◆ ACTIVITY
Recast every line of text in the records below as a numbered list, skipping blank lines. Leave the pictures out of the output.
-- SUPPLIED RECORDS follows --
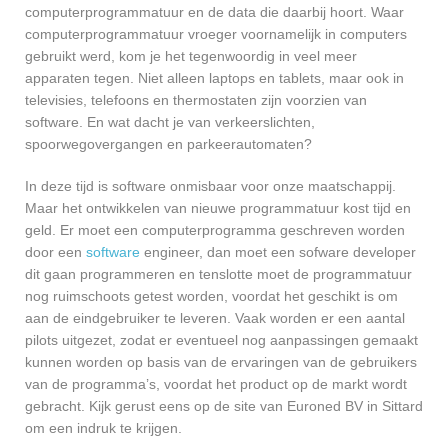
computerprogrammatuur en de data die daarbij hoort. Waar
computerprogrammatuur vroeger voornamelijk in computers
gebruikt werd, kom je het tegenwoordig in veel meer
apparaten tegen. Niet alleen laptops en tablets, maar ook in
televisies, telefoons en thermostaten zijn voorzien van
software. En wat dacht je van verkeerslichten,
spoorwegovergangen en parkeerautomaten?
In deze tijd is software onmisbaar voor onze maatschappij.
Maar het ontwikkelen van nieuwe programmatuur kost tijd en
geld. Er moet een computerprogramma geschreven worden
door een
software
engineer, dan moet een sofware developer
dit gaan programmeren en tenslotte moet de programmatuur
nog ruimschoots getest worden, voordat het geschikt is om
aan de eindgebruiker te leveren. Vaak worden er een aantal
pilots uitgezet, zodat er eventueel nog aanpassingen gemaakt
kunnen worden op basis van de ervaringen van de gebruikers
van de programma’s, voordat het product op de markt wordt
gebracht. Kijk gerust eens op de site van Euroned BV in Sittard
om een indruk te krijgen.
-- SUPPLIED RECORDS concluded --
◆ SOLUTION FOR THIS PROBLEM
1. computerprogrammatuur en de data die daarbij hoort. Waar
2. computerprogrammatuur vroeger voornamelijk in computers
3. gebruikt werd, kom je het tegenwoordig in veel meer
4. apparaten tegen. Niet alleen laptops en tablets, maar ook in
5. televisies, telefoons en thermostaten zijn voorzien van
6. software. En wat dacht je van verkeerslichten,
7. spoorwegovergangen en parkeerautomaten?
8. In deze tijd is software onmisbaar voor onze maatschappij.
9. Maar het ontwikkelen van nieuwe programmatuur kost tijd en
10. geld. Er moet een computerprogramma geschreven worden
11. door een
12. software
13. engineer, dan moet een sofware developer
14. dit gaan programmeren en tenslotte moet de programmatuur
15. nog ruimschoots getest worden, voordat het geschikt is om
16. aan de eindgebruiker te leveren. Vaak worden er een aantal
17. pilots uitgezet, zodat er eventueel nog aanpassingen gemaakt
18. kunnen worden op basis van de ervaringen van de gebruikers
19. van de programma’s, voordat het product op de markt wordt
20. gebracht. Kijk gerust eens op de site van Euroned BV in Sittard
21. om een indruk te krijgen.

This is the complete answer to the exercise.